# Any HO Slot Swaps in Texas?



## bondoman2k (Jan 13, 2003)

More specifically, are there any swaps/shows coming up anywhere near (or preferrably) south of Dallas/ Fort Worth? If they are near DFW I might be able to check it out. But, I live in San Antonio, and so far, I don't think there's ANYONE in this area that even knows what an HO car IS! :freak: Would be a LOT better if they are closer to me, as my time schedule doesn't allow me to 'hit the road' very often. But, as I said, really don't see THAT happening. 
Ron (Bondo) :dude:


----------



## beast1624 (Mar 28, 2009)

Ron
Nothing formal for slot cars that I have ever found in our area. Each February when Auto Rama comes to Dallas Market Hall they have a section for die-cast and collectibles. Once in a while there is something slot related but usually it's overpriced and usually they don't want to swap, just sell. 
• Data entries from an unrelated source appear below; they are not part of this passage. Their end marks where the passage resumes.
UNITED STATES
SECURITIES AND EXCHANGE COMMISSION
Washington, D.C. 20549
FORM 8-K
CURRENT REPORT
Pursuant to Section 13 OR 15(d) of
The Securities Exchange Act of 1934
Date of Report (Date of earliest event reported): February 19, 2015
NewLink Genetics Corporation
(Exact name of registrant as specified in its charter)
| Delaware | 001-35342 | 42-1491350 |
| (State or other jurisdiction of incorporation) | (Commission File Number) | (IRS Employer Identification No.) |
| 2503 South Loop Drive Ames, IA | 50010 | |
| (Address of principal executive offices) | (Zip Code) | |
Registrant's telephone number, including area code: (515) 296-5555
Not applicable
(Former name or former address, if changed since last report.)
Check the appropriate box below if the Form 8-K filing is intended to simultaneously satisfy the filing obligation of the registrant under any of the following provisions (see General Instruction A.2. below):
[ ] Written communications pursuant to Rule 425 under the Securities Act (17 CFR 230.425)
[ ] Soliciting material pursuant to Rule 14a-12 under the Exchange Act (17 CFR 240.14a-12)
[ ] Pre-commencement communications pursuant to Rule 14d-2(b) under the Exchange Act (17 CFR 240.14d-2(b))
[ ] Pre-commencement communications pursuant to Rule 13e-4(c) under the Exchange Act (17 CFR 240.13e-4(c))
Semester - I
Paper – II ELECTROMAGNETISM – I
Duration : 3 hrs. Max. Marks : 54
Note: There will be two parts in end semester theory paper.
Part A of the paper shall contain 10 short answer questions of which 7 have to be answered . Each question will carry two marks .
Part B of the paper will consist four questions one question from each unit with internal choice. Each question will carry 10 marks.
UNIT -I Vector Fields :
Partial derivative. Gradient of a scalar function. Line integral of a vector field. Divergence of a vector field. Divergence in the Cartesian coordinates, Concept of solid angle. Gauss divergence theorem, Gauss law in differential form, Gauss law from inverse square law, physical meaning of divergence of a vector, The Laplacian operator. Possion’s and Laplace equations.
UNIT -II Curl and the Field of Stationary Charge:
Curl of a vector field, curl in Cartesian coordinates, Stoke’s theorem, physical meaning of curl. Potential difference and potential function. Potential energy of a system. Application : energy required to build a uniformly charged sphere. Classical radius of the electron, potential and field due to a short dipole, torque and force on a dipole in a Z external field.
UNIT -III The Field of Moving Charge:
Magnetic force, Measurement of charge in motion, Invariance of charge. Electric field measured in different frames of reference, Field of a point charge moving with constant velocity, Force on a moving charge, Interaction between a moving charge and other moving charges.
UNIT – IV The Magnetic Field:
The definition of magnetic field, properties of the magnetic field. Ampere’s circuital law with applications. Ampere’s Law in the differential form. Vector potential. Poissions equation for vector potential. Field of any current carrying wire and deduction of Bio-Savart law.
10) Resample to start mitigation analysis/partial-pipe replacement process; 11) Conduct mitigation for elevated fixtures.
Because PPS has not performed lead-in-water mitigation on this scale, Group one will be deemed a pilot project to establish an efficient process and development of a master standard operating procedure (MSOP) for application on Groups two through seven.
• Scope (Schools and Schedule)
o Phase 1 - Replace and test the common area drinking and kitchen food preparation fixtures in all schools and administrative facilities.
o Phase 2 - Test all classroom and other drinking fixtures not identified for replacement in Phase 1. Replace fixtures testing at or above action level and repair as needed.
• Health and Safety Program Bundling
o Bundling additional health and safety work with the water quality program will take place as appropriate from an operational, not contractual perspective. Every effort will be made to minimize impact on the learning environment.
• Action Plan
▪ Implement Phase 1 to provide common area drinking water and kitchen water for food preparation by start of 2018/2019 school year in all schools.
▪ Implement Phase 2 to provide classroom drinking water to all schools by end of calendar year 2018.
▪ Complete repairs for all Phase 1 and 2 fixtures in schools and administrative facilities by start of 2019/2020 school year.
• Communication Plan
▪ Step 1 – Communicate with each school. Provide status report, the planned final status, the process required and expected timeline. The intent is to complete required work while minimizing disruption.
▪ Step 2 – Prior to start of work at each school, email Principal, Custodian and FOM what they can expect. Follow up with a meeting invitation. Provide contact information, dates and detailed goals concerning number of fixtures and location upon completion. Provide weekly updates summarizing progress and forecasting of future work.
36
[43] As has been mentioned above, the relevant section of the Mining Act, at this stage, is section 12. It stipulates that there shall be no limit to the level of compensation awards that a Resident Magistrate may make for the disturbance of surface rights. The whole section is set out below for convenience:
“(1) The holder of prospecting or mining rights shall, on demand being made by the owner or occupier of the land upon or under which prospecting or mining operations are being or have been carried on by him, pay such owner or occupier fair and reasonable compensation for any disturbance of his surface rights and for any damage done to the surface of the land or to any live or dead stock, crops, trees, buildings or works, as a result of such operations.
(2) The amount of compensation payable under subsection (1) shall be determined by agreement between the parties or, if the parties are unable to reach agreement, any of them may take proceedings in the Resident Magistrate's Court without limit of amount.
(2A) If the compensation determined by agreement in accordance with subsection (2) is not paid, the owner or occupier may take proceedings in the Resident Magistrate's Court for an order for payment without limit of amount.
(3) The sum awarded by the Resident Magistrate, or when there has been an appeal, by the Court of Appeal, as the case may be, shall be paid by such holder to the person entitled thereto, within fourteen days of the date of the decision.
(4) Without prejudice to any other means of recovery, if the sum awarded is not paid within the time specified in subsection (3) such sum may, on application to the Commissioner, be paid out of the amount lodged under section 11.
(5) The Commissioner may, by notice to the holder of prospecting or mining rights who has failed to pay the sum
Not sure if you have seen it yet but there is a Texas Slot Cars Forum that has some pretty good information about slot car stuff going on in Texas and Oklahoma:

http://excoboard.com/TexasSlotCars

We have several groups of guys in the DFW area that get together at different times. My group meets at Mike's Hobby Shop on I-35 up in Carrollton most Friday nights for racing.


----------